_Rincian Tugas_. Tolong cetak bagian artikel tentang inflasi dan resesi di bawah ini antara "Gelombang inflasi dan" dan "Alinea.id, Kamis (23/6).", termasuk keduanya, tanpa mengubah satu kata pun.

_Teks yang Disediakan_.
■ ■ ■ ■ ■

Gelombang inflasi dan minimnya mitigasi hadapi resesi

“Kepanikan yang cukup agresif memicu pelarian modal terutama di pasar surat utang karena imbal hasil US treasury atau surat utang AS dengan surat utang Indonesia semakin menyempit. Ini mengakibatkan pelarian modal secara besar-besaran dan menyebabkan pelemahan nilai tukar,” kata Direktur CELIOS (Center of Economic and Law Studies) Bhima Yudhistira kepada Alinea.id, Kamis (23/6).

Inflasi AS yang juga berujung pada kenaikan suku bunga The Fed (Fed Fund Rate) juga membuat pelaku usaha dalam negeri yang memiliki pinjaman luar negeri ketar-ketir. Pasalnya pinjaman dalam valuta asing (valas) dolar AS ini tentu dipengaruhi kenaikan suku bunga The Fed.

“Surat utangnya jadi lebih mahal, penerbitan obligasi lebih mahal maka ini membuat cost of fund pelaku usaha di Indonesia naik drastis. Perusahaan yang memiliki beban utang tinggi itu yang paling tertekan dalam situasi seperti sekarang,” sebutnya.

■ ■ ■ ■ ■

_Baris yang Disediakan_.
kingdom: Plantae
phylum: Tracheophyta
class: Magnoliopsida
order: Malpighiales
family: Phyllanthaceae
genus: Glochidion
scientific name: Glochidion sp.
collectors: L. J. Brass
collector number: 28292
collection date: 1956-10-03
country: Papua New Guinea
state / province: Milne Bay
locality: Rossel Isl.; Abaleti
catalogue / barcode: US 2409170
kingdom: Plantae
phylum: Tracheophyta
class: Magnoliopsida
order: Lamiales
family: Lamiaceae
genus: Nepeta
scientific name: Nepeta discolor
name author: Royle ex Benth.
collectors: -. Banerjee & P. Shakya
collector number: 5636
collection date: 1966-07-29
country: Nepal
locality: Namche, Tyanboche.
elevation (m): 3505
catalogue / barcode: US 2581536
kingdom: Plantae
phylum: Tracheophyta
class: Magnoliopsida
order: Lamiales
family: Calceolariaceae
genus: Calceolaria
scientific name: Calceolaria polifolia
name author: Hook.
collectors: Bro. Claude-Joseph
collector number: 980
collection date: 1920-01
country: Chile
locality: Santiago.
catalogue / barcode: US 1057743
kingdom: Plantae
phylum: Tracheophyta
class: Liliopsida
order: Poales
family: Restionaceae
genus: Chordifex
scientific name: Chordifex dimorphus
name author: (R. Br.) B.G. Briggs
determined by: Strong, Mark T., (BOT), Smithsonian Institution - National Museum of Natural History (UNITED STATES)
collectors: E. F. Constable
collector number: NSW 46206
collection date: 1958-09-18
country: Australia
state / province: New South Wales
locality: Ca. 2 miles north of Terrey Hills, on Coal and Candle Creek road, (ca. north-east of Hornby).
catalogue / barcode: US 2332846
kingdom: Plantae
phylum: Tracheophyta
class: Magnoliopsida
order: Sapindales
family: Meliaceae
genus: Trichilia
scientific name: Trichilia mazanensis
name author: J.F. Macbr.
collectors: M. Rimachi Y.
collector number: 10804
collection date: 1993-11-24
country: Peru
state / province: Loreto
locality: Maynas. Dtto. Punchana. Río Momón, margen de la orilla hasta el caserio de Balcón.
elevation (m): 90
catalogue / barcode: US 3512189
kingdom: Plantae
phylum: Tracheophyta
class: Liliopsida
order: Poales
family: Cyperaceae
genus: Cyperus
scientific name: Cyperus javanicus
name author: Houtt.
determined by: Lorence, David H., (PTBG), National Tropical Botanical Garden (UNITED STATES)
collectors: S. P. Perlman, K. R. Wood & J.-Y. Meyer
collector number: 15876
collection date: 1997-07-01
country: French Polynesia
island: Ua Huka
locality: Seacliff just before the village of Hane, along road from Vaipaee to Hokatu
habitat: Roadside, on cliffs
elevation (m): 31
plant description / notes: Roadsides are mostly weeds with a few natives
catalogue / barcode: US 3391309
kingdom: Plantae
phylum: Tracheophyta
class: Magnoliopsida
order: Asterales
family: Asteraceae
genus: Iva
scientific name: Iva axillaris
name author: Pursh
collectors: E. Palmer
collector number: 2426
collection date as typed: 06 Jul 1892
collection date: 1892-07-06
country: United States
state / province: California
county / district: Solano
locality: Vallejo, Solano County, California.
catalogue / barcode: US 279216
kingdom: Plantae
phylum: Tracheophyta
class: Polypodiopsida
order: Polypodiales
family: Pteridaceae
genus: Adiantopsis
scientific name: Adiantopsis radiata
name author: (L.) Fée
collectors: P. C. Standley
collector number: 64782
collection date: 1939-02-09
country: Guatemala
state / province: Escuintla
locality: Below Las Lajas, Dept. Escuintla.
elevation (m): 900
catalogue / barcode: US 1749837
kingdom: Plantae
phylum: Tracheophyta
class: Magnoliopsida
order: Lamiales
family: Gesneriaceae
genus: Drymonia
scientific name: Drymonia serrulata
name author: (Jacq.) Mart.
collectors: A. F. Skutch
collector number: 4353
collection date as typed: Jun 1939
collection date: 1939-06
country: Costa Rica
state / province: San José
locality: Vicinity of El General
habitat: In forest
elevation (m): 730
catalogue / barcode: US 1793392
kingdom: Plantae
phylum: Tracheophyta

■ ■ ■ ■ ■

_Jawaban Latihan_.
Gelombang inflasi dan minimnya mitigasi hadapi resesi

“Kepanikan yang cukup agresif memicu pelarian modal terutama di pasar surat utang karena imbal hasil US treasury atau surat utang AS dengan surat utang Indonesia semakin menyempit. Ini mengakibatkan pelarian modal secara besar-besaran dan menyebabkan pelemahan nilai tukar,” kata Direktur CELIOS (Center of Economic and Law Studies) Bhima Yudhistira kepada Alinea.id, Kamis (23/6).